Find 95% confidence interval for sample mean for each of the 3 response variables chosen above.
find_ci <- function(data, samp_size = 30, level = 0.95) {
alpha <- 1-level
samp <- sample(data, size = samp_size)
xbar <- mean(samp)
s <- sd(samp)
tcrit <- qt((1-(alpha/2)), samp_size-1)
lb <- xbar - tcrit*(s/sqrt(samp_size))
ub <- xbar + tcrit*(s/sqrt(samp_size))
line1 <- paste("sample mean: ", xbar)
line2 <- paste("95% confidence interval: (", lb, " , ", ub, ")")
line3 <- paste("population mean: ", mean(data, na.rm = T))
cat(line1,"\n",line2,"\n",line3,"\n")
}
find_ci(df1$PPG, 100, 0.95)
## sample mean: 8.27987039789129
## 95% confidence interval: ( 7.10499442969487 , 9.4547463660877 )
## population mean: 8.09764921765621
Initially I felt like this CI was and population mean was quite low, but a vast majority of players in the data set are “role” players who fall into this range rather than being made up of the big stars that are scoring 25+ a game. I would be interested in comparing the positional means to see if there was a significant difference between positions.

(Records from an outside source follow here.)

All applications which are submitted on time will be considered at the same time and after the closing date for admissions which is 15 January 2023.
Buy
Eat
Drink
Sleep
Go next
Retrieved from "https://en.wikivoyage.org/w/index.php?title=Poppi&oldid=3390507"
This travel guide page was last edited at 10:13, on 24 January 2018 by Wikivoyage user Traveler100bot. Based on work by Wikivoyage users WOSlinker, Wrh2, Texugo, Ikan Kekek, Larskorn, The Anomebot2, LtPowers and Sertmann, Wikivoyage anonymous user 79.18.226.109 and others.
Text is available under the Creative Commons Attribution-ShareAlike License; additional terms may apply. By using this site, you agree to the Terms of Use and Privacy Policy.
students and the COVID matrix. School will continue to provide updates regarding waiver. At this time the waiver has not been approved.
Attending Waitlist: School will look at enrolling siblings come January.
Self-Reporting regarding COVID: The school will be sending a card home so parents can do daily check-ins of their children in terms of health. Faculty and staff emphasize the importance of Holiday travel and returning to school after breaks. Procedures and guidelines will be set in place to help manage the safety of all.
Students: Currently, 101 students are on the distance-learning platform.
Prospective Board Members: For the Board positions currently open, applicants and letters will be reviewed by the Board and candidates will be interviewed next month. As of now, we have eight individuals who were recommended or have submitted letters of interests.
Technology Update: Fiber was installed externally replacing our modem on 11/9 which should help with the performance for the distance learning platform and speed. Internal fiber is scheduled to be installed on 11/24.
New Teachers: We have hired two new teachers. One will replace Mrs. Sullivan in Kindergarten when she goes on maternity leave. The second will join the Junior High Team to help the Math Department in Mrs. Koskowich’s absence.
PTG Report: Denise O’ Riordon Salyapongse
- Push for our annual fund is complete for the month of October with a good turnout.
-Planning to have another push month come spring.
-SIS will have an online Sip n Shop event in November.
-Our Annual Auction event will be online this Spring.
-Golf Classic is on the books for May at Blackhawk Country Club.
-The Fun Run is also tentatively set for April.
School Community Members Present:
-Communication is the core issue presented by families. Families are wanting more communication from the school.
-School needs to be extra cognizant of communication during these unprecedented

find_ci(df2_2p$`3P%`, 100, 0.95)
## sample mean: 0.3413
## 95% confidence interval: ( 0.329987010115885 , 0.352612989884115 )
## population mean: 0.336995674649225
find_ci(df2_ft$`3P%`, 100, 0.95)
## sample mean: 0.33891
## 95% confidence interval: ( 0.325981373630802 , 0.351838626369198 )
## population mean: 0.337211709601874
These values hovering around 33% is really interesting and a significant reason as to why the 3 point shot has become increasingly popular. If a player can average above 33% then the shots expected value is larger than 1 and therefor has a greater long term value than the average player shooting 2 point shots that have an average of around 47% has an expected value less than 1. I would also argue here that the lower bound is the most important part of this CI for the reasons stated above.